APPLY WHAT YOU READ
(1) Return the part of the passage on the Justice Department's challenge to the AT&T–Time Warner merger that starts at "The lawsuit is" and ends at "the same industry.", copied word for word.
(2) Resume the article on Trump, CNN and the AT&T–Time Warner merger lawsuit, picking up right after its final sentence.

His fury at CNN for the negative stories it reported about his campaign and wall-to-wall press coverage sparked by its reporting on the dossier and the intelligence community assessment was even more evident at his final news conference before taking office, during which he refused to take questions from CNN’s Jim Acosta, who he angrily dismissed as “fake news.”

While some dismissed Trump’s attacks on CNN and his comments about the merger as yet another example of Trumpian bluster, the questions over whether he’d intervened personally took on a new life last November when the Justice Department filed a lawsuit to block the merger.

The DOJ lawsuit raised eyebrows because ‘vertical’ mergers are rarely challenged

The lawsuit is unusual because the DOJ rarely intervenes in so-called “vertical” mergers between companies that represent two links in a supply chain, such as Time-Warner (which produces news and entertainment content) and AT&T (which owns the infrastructure to deliver it to consumers).

When the Justice Department intervenes in a merger on antitrust grounds, it is usually a “horizontal” merger, which joins two competitors in the same industry.

GIVEN DATA
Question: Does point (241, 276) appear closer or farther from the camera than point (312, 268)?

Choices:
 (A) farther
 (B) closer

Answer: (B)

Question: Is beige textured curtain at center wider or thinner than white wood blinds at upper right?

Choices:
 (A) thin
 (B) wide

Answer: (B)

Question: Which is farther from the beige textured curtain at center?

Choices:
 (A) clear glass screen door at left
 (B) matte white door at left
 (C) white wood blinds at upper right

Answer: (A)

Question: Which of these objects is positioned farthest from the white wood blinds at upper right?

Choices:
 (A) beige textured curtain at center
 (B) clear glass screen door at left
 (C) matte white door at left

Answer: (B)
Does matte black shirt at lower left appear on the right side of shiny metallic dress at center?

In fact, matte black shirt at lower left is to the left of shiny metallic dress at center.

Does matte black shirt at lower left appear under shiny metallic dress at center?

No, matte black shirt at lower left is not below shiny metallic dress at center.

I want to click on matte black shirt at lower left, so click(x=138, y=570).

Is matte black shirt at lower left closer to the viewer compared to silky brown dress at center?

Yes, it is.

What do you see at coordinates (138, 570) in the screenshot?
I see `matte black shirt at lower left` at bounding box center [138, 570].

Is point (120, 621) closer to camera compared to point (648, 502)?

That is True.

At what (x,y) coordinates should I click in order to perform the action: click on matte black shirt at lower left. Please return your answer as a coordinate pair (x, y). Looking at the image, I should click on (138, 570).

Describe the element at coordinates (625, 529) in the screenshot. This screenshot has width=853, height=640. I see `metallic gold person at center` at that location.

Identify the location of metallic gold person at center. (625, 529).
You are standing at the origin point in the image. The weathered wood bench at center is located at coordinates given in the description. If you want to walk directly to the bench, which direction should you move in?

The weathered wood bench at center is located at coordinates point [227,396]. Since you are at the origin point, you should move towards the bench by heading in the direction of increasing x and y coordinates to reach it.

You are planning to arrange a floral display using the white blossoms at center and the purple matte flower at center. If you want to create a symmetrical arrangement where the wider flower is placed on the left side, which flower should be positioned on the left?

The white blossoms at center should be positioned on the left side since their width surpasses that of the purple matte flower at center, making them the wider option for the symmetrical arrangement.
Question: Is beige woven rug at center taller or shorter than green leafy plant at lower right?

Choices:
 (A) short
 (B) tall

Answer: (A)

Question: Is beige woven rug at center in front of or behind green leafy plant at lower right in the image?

WRITTEN ANSWERS
(1)
The lawsuit is unusual because the DOJ rarely intervenes in so-called “vertical” mergers between companies that represent two links in a supply chain, such as Time-Warner (which produces news and entertainment content) and AT&T (which owns the infrastructure to deliver it to consumers).

When the Justice Department intervenes in a merger on antitrust grounds, it is usually a “horizontal” merger, which joins two competitors in the same industry.

(2)
Because such mergers are often more closely reviewed by regulators, the Trump administration’s intervention in the vertical one between AT&T and Time-Warner became even noticeable when Federal Communications Commission Chairman Ajit Pai began taking actions to facilitate broadcast TV giant Sinclair Broadcasting’s purchase of Tribune Media, even though regulators would traditionally be more skeptical of such a deal, which would give Sinclair control of far more stations than allowed under current media ownership rules.

Trump has publicly praised Sinclair, and Sinclair often returns the favor

Even as Trump has attacked and threatened CNN along with most other major media outlets that cover his administration, he has repeatedly praised Sinclair’s coverage, which he has called “far superior to CNN and even more fake NBC.”

Sinclair, which is based in Hunt Valley, Maryland, is notorious for forcing its local stations to air “must run” political content reflecting its owners’ conservative views.

Many of these segments are commentaries by the company’s “chief political analyst,” Boris Epshteyn, in which the former White House staffer obsequiously defends the administration from which he resigned after less than three months service. Another “must-run” segment which was met with widespread ridicule and criticism forced Sinclair’s local anchors to denounce “fake stories” and journalists who “use their platforms to push their own personal bias and agenda to control what people think” as “dangerous to our democracy.”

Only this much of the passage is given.